**PROBLEM TO SOLVE**:
Rewrite the items below so that every "Shopify" becomes "WooCommerce", keeping all other text the same.

*** Opening TASK MATERIAL ***

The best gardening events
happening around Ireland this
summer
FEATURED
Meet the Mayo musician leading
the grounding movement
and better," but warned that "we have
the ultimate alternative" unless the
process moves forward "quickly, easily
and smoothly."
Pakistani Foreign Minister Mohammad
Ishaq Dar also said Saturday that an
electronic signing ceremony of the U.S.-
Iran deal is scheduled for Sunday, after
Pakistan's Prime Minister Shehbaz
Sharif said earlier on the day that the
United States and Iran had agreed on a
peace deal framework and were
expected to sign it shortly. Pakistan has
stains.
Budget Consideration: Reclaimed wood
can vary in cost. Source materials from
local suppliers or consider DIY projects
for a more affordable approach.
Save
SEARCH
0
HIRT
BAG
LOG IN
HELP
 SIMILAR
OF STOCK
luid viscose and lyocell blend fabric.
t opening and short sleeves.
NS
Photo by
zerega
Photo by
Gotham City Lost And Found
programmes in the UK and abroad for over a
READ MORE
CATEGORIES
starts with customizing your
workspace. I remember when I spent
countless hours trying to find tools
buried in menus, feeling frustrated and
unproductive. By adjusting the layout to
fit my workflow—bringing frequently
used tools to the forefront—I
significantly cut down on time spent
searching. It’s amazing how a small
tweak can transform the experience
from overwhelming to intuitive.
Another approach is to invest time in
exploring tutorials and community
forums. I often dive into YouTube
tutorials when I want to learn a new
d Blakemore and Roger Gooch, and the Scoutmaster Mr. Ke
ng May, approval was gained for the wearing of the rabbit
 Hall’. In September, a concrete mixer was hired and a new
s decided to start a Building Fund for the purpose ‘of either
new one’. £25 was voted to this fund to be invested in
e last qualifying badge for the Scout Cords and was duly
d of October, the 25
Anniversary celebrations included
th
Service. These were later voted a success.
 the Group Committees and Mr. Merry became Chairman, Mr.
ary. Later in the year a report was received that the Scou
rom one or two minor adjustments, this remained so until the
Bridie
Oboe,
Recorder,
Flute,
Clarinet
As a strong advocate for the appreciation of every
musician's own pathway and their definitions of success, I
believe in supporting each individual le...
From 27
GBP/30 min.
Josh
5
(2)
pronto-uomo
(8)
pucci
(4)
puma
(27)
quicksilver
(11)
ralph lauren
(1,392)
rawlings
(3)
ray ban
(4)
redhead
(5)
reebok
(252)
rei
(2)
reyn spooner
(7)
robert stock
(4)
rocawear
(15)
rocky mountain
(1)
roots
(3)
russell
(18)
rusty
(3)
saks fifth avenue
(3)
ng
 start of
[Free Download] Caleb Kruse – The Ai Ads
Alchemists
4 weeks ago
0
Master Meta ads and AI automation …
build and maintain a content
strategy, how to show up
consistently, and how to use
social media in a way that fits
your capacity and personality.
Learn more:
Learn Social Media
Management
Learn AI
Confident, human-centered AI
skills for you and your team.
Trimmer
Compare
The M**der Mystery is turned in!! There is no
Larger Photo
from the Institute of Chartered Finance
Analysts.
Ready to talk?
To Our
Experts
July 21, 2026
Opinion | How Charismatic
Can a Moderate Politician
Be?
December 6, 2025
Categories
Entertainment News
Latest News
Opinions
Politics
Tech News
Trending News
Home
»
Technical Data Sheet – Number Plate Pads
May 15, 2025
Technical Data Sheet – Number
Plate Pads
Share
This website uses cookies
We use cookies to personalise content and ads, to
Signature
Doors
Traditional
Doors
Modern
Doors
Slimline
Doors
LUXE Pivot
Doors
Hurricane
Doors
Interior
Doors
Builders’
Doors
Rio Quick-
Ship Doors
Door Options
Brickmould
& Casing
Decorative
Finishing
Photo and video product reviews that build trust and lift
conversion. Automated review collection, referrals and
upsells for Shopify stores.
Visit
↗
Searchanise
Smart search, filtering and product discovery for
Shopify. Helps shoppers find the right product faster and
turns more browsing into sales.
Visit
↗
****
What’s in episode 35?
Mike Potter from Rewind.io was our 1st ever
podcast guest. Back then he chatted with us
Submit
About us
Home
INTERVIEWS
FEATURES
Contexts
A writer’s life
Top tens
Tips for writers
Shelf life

*** Closing TASK MATERIAL ***

**REPLY TO THE EXERCISE**:
The best gardening events
happening around Ireland this
summer
FEATURED
Meet the Mayo musician leading
the grounding movement
and better," but warned that "we have
the ultimate alternative" unless the
process moves forward "quickly, easily
and smoothly."
Pakistani Foreign Minister Mohammad
Ishaq Dar also said Saturday that an
electronic signing ceremony of the U.S.-
Iran deal is scheduled for Sunday, after
Pakistan's Prime Minister Shehbaz
Sharif said earlier on the day that the
United States and Iran had agreed on a
peace deal framework and were
expected to sign it shortly. Pakistan has
stains.
Budget Consideration: Reclaimed wood
can vary in cost. Source materials from
local suppliers or consider DIY projects
for a more affordable approach.
Save
SEARCH
0
HIRT
BAG
LOG IN
HELP
 SIMILAR
OF STOCK
luid viscose and lyocell blend fabric.
t opening and short sleeves.
NS
Photo by
zerega
Photo by
Gotham City Lost And Found
programmes in the UK and abroad for over a
READ MORE
CATEGORIES
starts with customizing your
workspace. I remember when I spent
countless hours trying to find tools
buried in menus, feeling frustrated and
unproductive. By adjusting the layout to
fit my workflow—bringing frequently
used tools to the forefront—I
significantly cut down on time spent
searching. It’s amazing how a small
tweak can transform the experience
from overwhelming to intuitive.
Another approach is to invest time in
exploring tutorials and community
forums. I often dive into YouTube
tutorials when I want to learn a new
d Blakemore and Roger Gooch, and the Scoutmaster Mr. Ke
ng May, approval was gained for the wearing of the rabbit
 Hall’. In September, a concrete mixer was hired and a new
s decided to start a Building Fund for the purpose ‘of either
new one’. £25 was voted to this fund to be invested in
e last qualifying badge for the Scout Cords and was duly
d of October, the 25
Anniversary celebrations included
th
Service. These were later voted a success.
 the Group Committees and Mr. Merry became Chairman, Mr.
ary. Later in the year a report was received that the Scou
rom one or two minor adjustments, this remained so until the
Bridie
Oboe,
Recorder,
Flute,
Clarinet
As a strong advocate for the appreciation of every
musician's own pathway and their definitions of success, I
believe in supporting each individual le...
From 27
GBP/30 min.
Josh
5
(2)
pronto-uomo
(8)
pucci
(4)
puma
(27)
quicksilver
(11)
ralph lauren
(1,392)
rawlings
(3)
ray ban
(4)
redhead
(5)
reebok
(252)
rei
(2)
reyn spooner
(7)
robert stock
(4)
rocawear
(15)
rocky mountain
(1)
roots
(3)
russell
(18)
rusty
(3)
saks fifth avenue
(3)
ng
 start of
[Free Download] Caleb Kruse – The Ai Ads
Alchemists
4 weeks ago
0
Master Meta ads and AI automation …
build and maintain a content
strategy, how to show up
consistently, and how to use
social media in a way that fits
your capacity and personality.
Learn more:
Learn Social Media
Management
Learn AI
Confident, human-centered AI
skills for you and your team.
Trimmer
Compare
The M**der Mystery is turned in!! There is no
Larger Photo
from the Institute of Chartered Finance
Analysts.
Ready to talk?
To Our
Experts
July 21, 2026
Opinion | How Charismatic
Can a Moderate Politician
Be?
December 6, 2025
Categories
Entertainment News
Latest News
Opinions
Politics
Tech News
Trending News
Home
»
Technical Data Sheet – Number Plate Pads
May 15, 2025
Technical Data Sheet – Number
Plate Pads
Share
This website uses cookies
We use cookies to personalise content and ads, to
Signature
Doors
Traditional
Doors
Modern
Doors
Slimline
Doors
LUXE Pivot
Doors
Hurricane
Doors
Interior
Doors
Builders’
Doors
Rio Quick-
Ship Doors
Door Options
Brickmould
& Casing
Decorative
Finishing
Photo and video product reviews that build trust and lift
conversion. Automated review collection, referrals and
upsells for WooCommerce stores.
Visit
↗
Searchanise
Smart search, filtering and product discovery for
WooCommerce. Helps shoppers find the right product faster and
turns more browsing into sales.
Visit
↗
****
What’s in episode 35?
Mike Potter from Rewind.io was our 1st ever
podcast guest. Back then he chatted with us
Submit
About us
Home
INTERVIEWS
FEATURES
Contexts
A writer’s life
Top tens
Tips for writers
Shelf life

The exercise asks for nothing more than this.